**What this task involves**
Render each line of the listing below as a Markdown table with the columns Row and Listing line, numbering the rows in order and omitting blank lines. Leave the pictures out of the table.

**Exercise material**
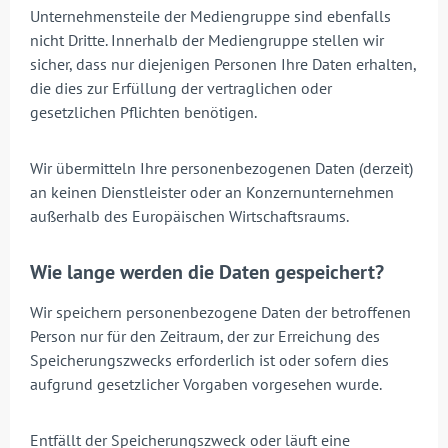
Unternehmensteile der Mediengruppe sind ebenfalls
nicht Dritte. Innerhalb der Mediengruppe stellen wir
sicher, dass nur diejenigen Personen Ihre Daten erhalten,
die dies zur Erfüllung der vertraglichen oder
gesetzlichen Pflichten benötigen.
Wir übermitteln Ihre personenbezogenen Daten (derzeit)
an keinen Dienstleister oder an Konzernunternehmen
außerhalb des Europäischen Wirtschaftsraums.
Wie lange werden die Daten gespeichert?
Wir speichern personenbezogene Daten der betroffenen
Person nur für den Zeitraum, der zur Erreichung des
Speicherungszwecks erforderlich ist oder sofern dies
aufgrund gesetzlicher Vorgaben vorgesehen wurde.
Entfällt der Speicherungszweck oder läuft eine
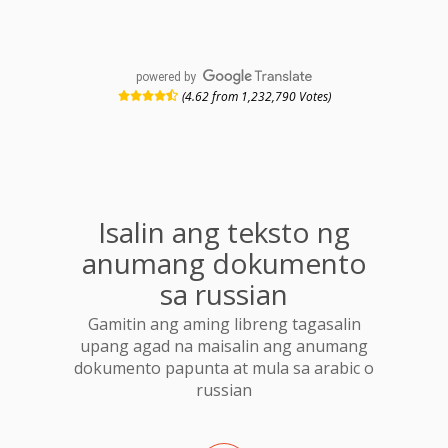
powered by
(4.62 from 1,232,790 Votes)
Isalin ang teksto ng
anumang dokumento
sa russian
Gamitin ang aming libreng tagasalin
upang agad na maisalin ang anumang
dokumento papunta at mula sa arabic o
russian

**Written solution**
| Row | Listing line |
|---|---|
| 1 | Unternehmensteile der Mediengruppe sind ebenfalls |
| 2 | nicht Dritte. Innerhalb der Mediengruppe stellen wir |
| 3 | sicher, dass nur diejenigen Personen Ihre Daten erhalten, |
| 4 | die dies zur Erfüllung der vertraglichen oder |
| 5 | gesetzlichen Pflichten benötigen. |
| 6 | Wir übermitteln Ihre personenbezogenen Daten (derzeit) |
| 7 | an keinen Dienstleister oder an Konzernunternehmen |
| 8 | außerhalb des Europäischen Wirtschaftsraums. |
| 9 | Wie lange werden die Daten gespeichert? |
| 10 | Wir speichern personenbezogene Daten der betroffenen |
| 11 | Person nur für den Zeitraum, der zur Erreichung des |
| 12 | Speicherungszwecks erforderlich ist oder sofern dies |
| 13 | aufgrund gesetzlicher Vorgaben vorgesehen wurde. |
| 14 | Entfällt der Speicherungszweck oder läuft eine |
| 15 | powered by |
| 16 | (4.62 from 1,232,790 Votes) |
| 17 | Isalin ang teksto ng |
| 18 | anumang dokumento |
| 19 | sa russian |
| 20 | Gamitin ang aming libreng tagasalin |
| 21 | upang agad na maisalin ang anumang |
| 22 | dokumento papunta at mula sa arabic o |
| 23 | russian |